Check out our new BLOG posts that connect industry news and research to you - our dialysis community. 

Monthly Feature - May is Mental Health Awareness Month

May is National Mental Health Awareness Month


As dialysis patients, one of the most frequently reported unmet needs is access to mental wellness help and resources. Our biggest initiative for 2023 is to establish a mental wellness program for dialysis patients. While we work on getting that funded and delivered to pilot clinics, I want to share some useful information and ideas for you that you can take advantage of now.

First, because dialysis patients are on Medicare because of ESRD insurance laws, the first thing to be aware of is what does Medicare offer.

From the Medicare website, here is what they offer.

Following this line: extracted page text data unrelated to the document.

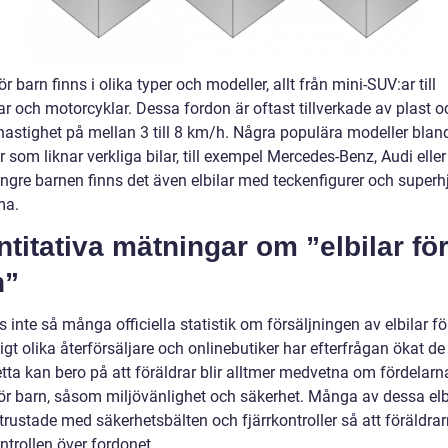
för barn finns i olika typer och modeller, allt från mini-SUV:ar till
ar och motorcyklar. Dessa fordon är oftast tillverkade av plast o
astighet på mellan 3 till 8 km/h. Några populära modeller blan
ar som liknar verkliga bilar, till exempel Mercedes-Benz, Audi ell
ngre barnen finns det även elbilar med teckenfigurer och superhj
ma.
titativa mätningar om ”elbilar fö
n”
s inte så många officiella statistik om försäljningen av elbilar fö
gt olika återförsäljare och onlinebutiker har efterfrågan ökat d
etta kan bero på att föräldrar blir alltmer medvetna om fördelar
för barn, såsom miljövänlighet och säkerhet. Många av dessa elbi
trustade med säkerhetsbälten och fjärrkontroller så att föräldra
ntrollen över fordonet.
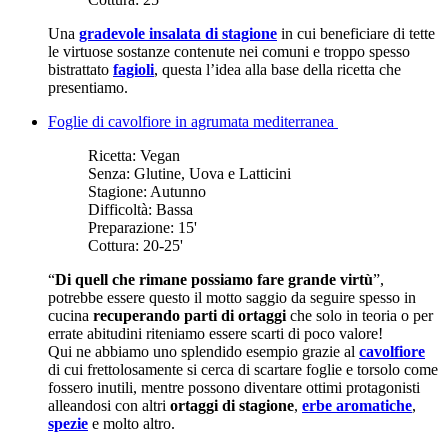
Una
gradevole insalata di stagione
in cui beneficiare di tette
le virtuose sostanze contenute nei comuni e troppo spesso
bistrattato
fagioli
, questa l’idea alla base della ricetta che
presentiamo.
Foglie di cavolfiore in agrumata mediterranea
Ricetta:
Vegan
Senza:
Glutine, Uova e Latticini
Stagione:
Autunno
Difficoltà:
Bassa
Preparazione:
15'
Cottura:
20-25'
“
Di quell che rimane possiamo fare grande virtù
”,
potrebbe essere questo il motto saggio da seguire spesso in
cucina
recuperando parti di ortaggi
che solo in teoria o per
errate abitudini riteniamo essere scarti di poco valore!
Qui ne abbiamo uno splendido esempio grazie al
cavolfiore
di cui frettolosamente si cerca di scartare foglie e torsolo come
fossero inutili, mentre possono diventare ottimi protagonisti
alleandosi con altri
ortaggi di stagione
,
erbe aromatiche
,
spezie
e molto altro.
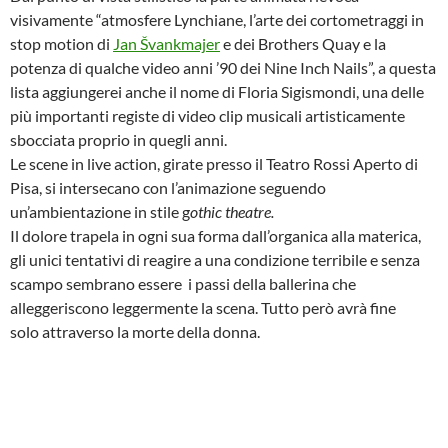
visivamente “atmosfere Lynchiane, l’arte dei cortometraggi in
stop motion di
Jan Švankmajer
e dei Brothers Quay e la
potenza di qualche video anni ’90 dei Nine Inch Nails”, a questa
lista aggiungerei anche il nome di Floria Sigismondi, una delle
più importanti registe di video clip musicali artisticamente
sbocciata proprio in quegli anni.
Le scene in live action, girate presso il Teatro Rossi Aperto di
Pisa, si intersecano con l’animazione seguendo
un’ambientazione in stile g
othic theatre.
Il dolore trapela in ogni sua forma dall’organica alla materica,
gli unici tentativi di reagire a una condizione terribile e senza
scampo sembrano essere i passi della ballerina che
alleggeriscono leggermente la scena. Tutto però avrà fine
solo attraverso la morte della donna.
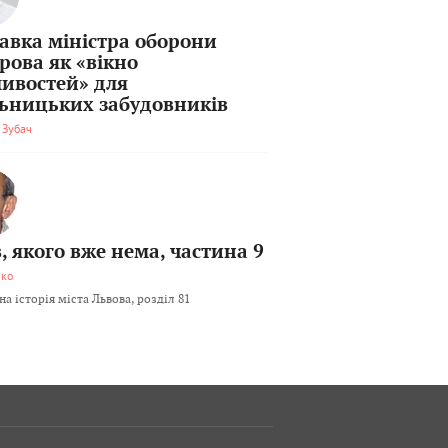
тавка міністра оборони
рова як «вікно
ивостей» для
льницьких забудовників
 Зубач
, якого вже нема, частина 9
мко
а історія міста Львова, розділ 81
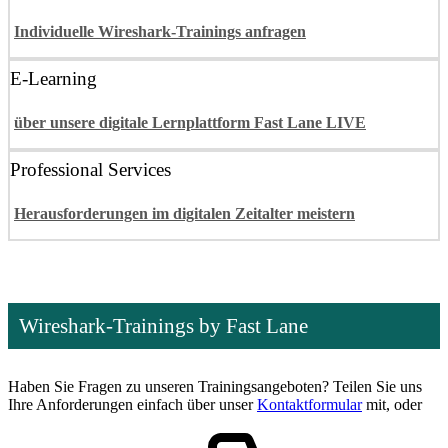
Individuelle Wireshark-Trainings anfragen
E-Learning
über unsere digitale Lernplattform Fast Lane LIVE
Professional Services
Herausforderungen im digitalen Zeitalter meistern
Wireshark-Trainings by Fast Lane
Haben Sie Fragen zu unseren Trainingsangeboten? Teilen Sie uns
Ihre Anforderungen einfach über unser
Kontaktformular
mit, oder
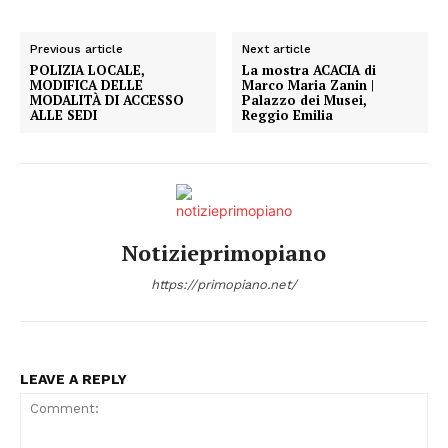
Previous article
Next article
POLIZIA LOCALE,
La mostra ACACIA di
MODIFICA DELLE
Marco Maria Zanin |
MODALITÀ DI ACCESSO
Palazzo dei Musei,
ALLE SEDI
Reggio Emilia
Notizieprimopiano
https://primopiano.net/
LEAVE A REPLY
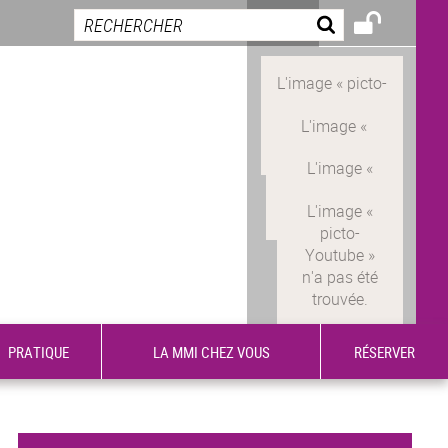
PRATIQUE
LA MMI CHEZ VOUS
RÉSERVER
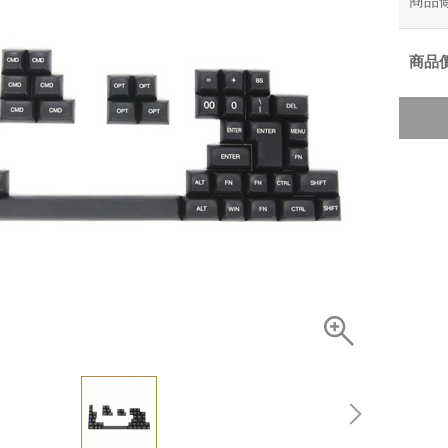
商品
商品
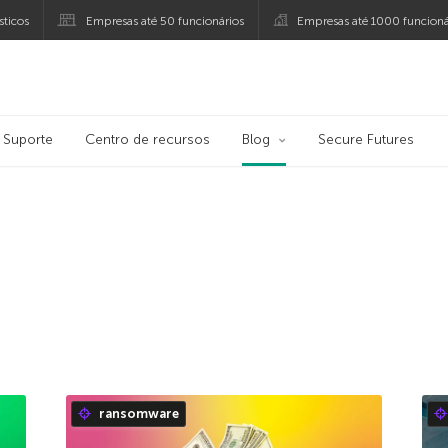
ticos
Empresas até 50 funcionários
Empresas até 1000 funcioná
ersky
Suporte
Centro de recursos
Blog
Secure Futures
ransomware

Medicare Part B  helps pay for these outpatient mental health services:

  • One depression screening per year. The screening must be done in a primary care doctor’s office or primary care clinic that can provide follow-up treatment and referrals.
  • Individual and group psychotherapy with doctors (or with certain other licensed professionals, as the state where you get the services allows).
  • Family counseling, if the main purpose is to help with your treatment.
  • Testing to find out if you’re getting the services you need and if your current treatment is helping you.
  • Psychiatric evaluation.
  • Medication management.
  • Certain prescription drugs that aren’t usually “self administered” (drugs you would normally take on your own), like some injections.
  • Diagnostic tests.
  • Partial hospitalization.
  • A one-time “Welcome to Medicare” preventive visit. This visit includes a review of your possible risk factors for depression.
  • A yearly “Wellness” visit. Talk to your doctor or other health care provider about changes in your mental health since your last visit. 
  • Part B also covers outpatient mental health services for treatment of substance abuse.

They also offer a booklet that you can download to explore and learn more about how Medicare pays for mental wellness services and where you can find services in your area.

The NIMH also offers a mental wellness toolkit and other resources that can be accessed and downloaded for your use.

Additionally, I offer you the following suggestions

  • Practice self-care. This isn't a complicated thing. It can be as easy as making sure you take your phosphate binders as prescribed or getting outside to enjoy some fresh air; even listening to your favorite music and singing or dancing along.
  • Call a friend or family member. You don't need an excuse to stay in touch. Just pick up the phone and say hello - yes pick up the phone and talk, not text. You will be amazed at the difference it makes.
  • Send someone a card or write a letter. Do you remember that feeling you got when actual mail came and there was a handwritten letter or note? Recreate that for others and it will come back to you in the joy of doing it and creating that memory for someone else.
  • Consider a mindfulness session or two. I can assure you it's not weird and it's not difficult. It can be as simple as stopping and breathing. Simply breathing. Not talking. Not reading. Not doing anything excepet breathing and being aware that you are breathing. It's called the "breath of life" for a reason. There are a lot of free apps and a number of online options if you want a little help to get started or stay motivated.
  • Turn off the social media. Take a break from it. If you need a distraction, turn on a funny movie that you remember from whenever or read a comic book or children's book.
  • And as always I must add if you're at a certain point, please CALL 988 or TEXT 741 741

And if you haven't heard it lately, know that YOU MATTER.